Sample-Efficient online decision-making: Bandits

主讲人:秦语真(荷兰奈梅亨拉德堡德大学,助理教授)
时间:2026年5月12日上午10:00—11:00   地点:数学院南楼N205

【报告摘要】Many sequential decision-making problems—from clinical trials to adaptive stimulation—involve rewards that materialize only after long delays and environments whose statistical structure shifts over time. I present our work addressing both challenges. First, I introduce contextual bandits with long-horizon rewards, showing how to achieve near-optimal regret despite temporal credit-assignment difficulties. Second, I discuss non-stationary representation learning in linear bandits, where the learner must discover and track a changing low-dimensional feature mapping. I present algorithms that adapt to the rate of non-stationarity and provably outperform static approaches.

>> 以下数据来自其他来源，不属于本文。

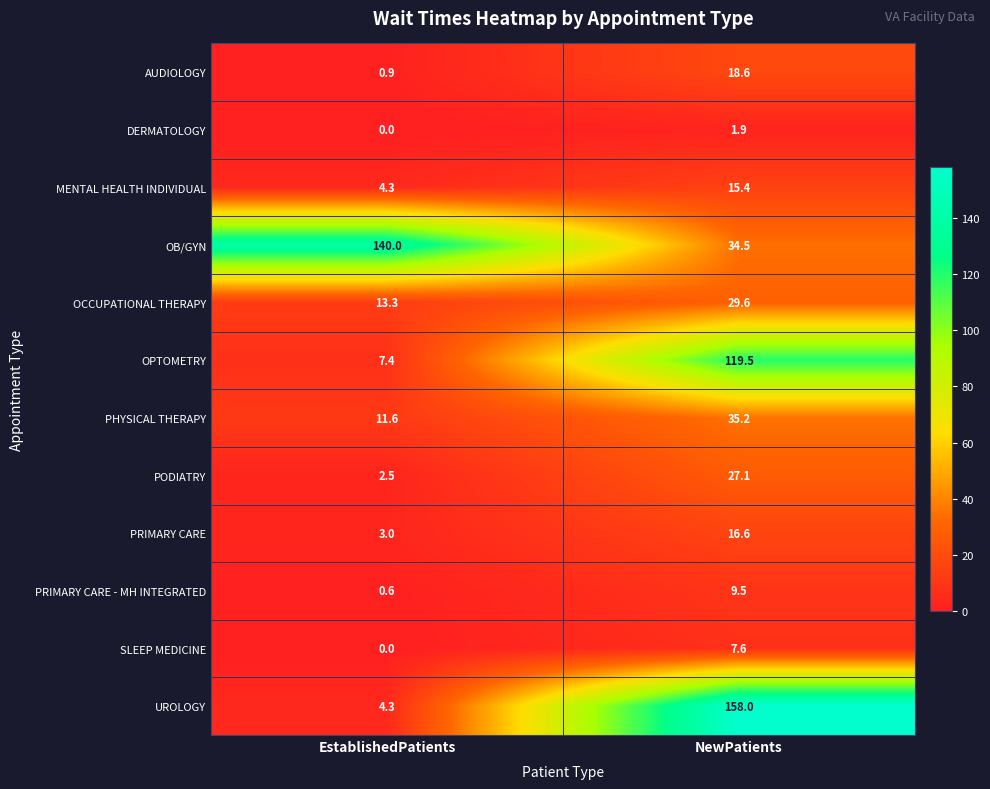

At which category is the sum across all series the highest?

NewPatients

I emphasize connections to neuroscience applications and discuss open directions including sparse reward dependence in linear MDPs.

报告人简介】秦语真博士,现任荷兰奈梅亨拉德堡德大学(Radboud University)机器学习与神经计算系助理教授。他于2012年和2015年分别在河海大学和武汉大学获得自动化专业学士和硕士学位,于2019年获得荷兰格罗宁根大学系统控制专业博士学位。2020至2023年间,他于美国加州大学河滨担任博士后研究员。他的主要研究方向包括复杂网络控制、非线性系统控制、强化学习,以及控制理论和机器学习在神经调控、闭环BCI中的应用。